In Dordrecht hadden we een chauffeur op de kledingwagen die een goede beurt wilde maken. Hij zette een heleboel kaartjes uit om kleding op te halen in Bergen op Zoom. Hij reed een Hanomag vrachtauto die niet zulke sterke veringen had. Hij laadde de wagen vol, dus de auto lag zwaar op de weg. Hij reed de Moerdijkbrug op (de oude). Boven op de brug kon hij niet verder, want door de kromming van de brug kwam hij vast te zitten. Wij kwamen dus uit Dordrecht met twee auto’s naar Moerdijk en moesten tijdens het spitsuur alles overladen. De Hanomag moest uiteindelijk worden versleept. Ik kan je vertellen met al die razende auto’s en getoeter dat dat niet prettig was. Chauffeurs hebben blijkbaar nogal wat moeite om zich in te houden.

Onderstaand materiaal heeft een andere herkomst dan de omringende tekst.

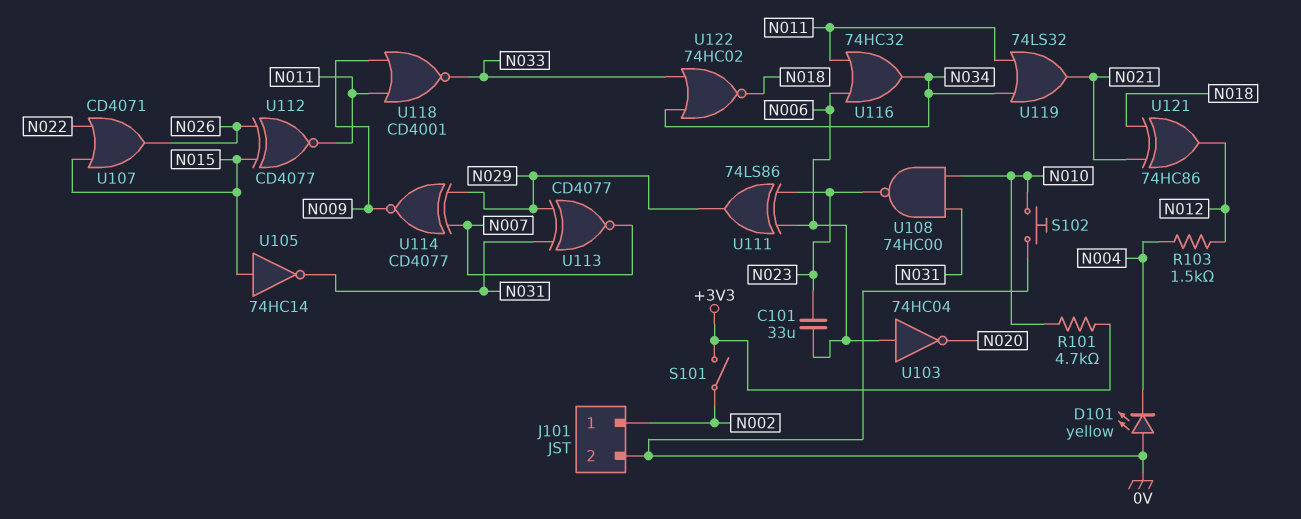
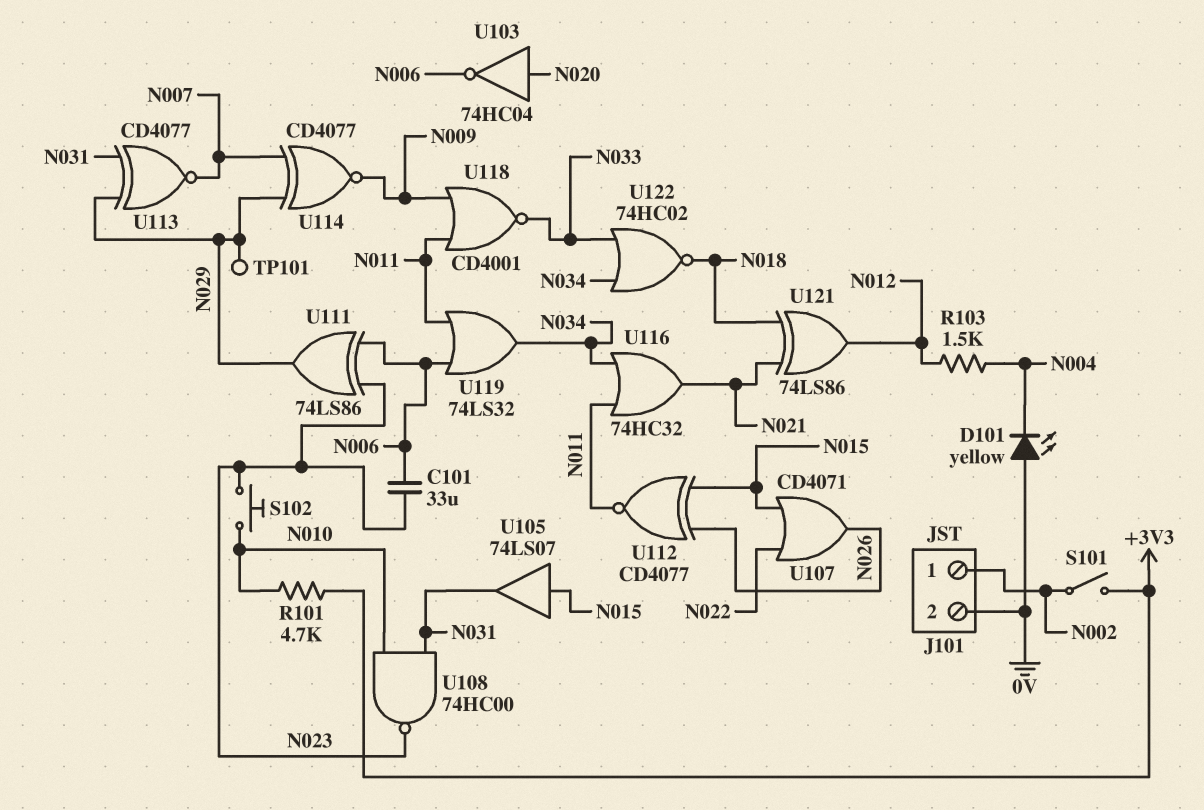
S102: button (0V, N010) -> button (N010, N023)
TP101: none -> test point (N029)
U103: NOT 74HC04 (in N006, out N020) -> NOT 74HC04 (in N020, out N006)
U105: NOT 74HC14 (in N015, out N031) -> buffer 74LS07 (in N015, out N031)
U116: OR 74HC32 (in N006, in N011, out N034) -> OR 74HC32 (in N011, in N034, out N021)
U119: OR 74LS32 (in N011, in N034, out N021) -> OR 74LS32 (in N006, in N011, out N034)
U121: XOR 74HC86 (in N018, in N021, out N012) -> XOR 74LS86 (in N018, in N021, out N012)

In Tiel hadden we een VW-busje die erg goed reed. We reden regelmatig naar Zaltbommel of Den Bosch voor kleding, caféwerk of samenkomsten. We reden terug over de brug van Zaltbommel. (Ik ken het gedicht van Martinus Nijhoff heel goed: ‘Ik ging naar Bommel om de brug te zien.’) Boven op de brug kregen we een klapband, wat schrikken was. Het is een heel drukke brug vanwege het feit dat het een verbindingsbrug over de Waal is, naar het zuiden van het land. Het was spitsuur en er volgde een hoop getoeter. Ik zag grote vrachtauto’s op mij afkomen. Ik zette snel gevarendriehoeken op de weg en de chauffeur wist niet hoe gauw hij de band moest verwisselen. De kapotte band gooiden we in de bus en met de nieuwe band half aangedraaid gingen we de brug af. In Waardenburg hebben we de band toen goed aangedraaid. Onze ruggen waren nat van het zweet, want het was een gevaarlijke onderneming. We hadden nog geluk dat we niet tegen de reling waren gereden, want anders was het nog erger geweest.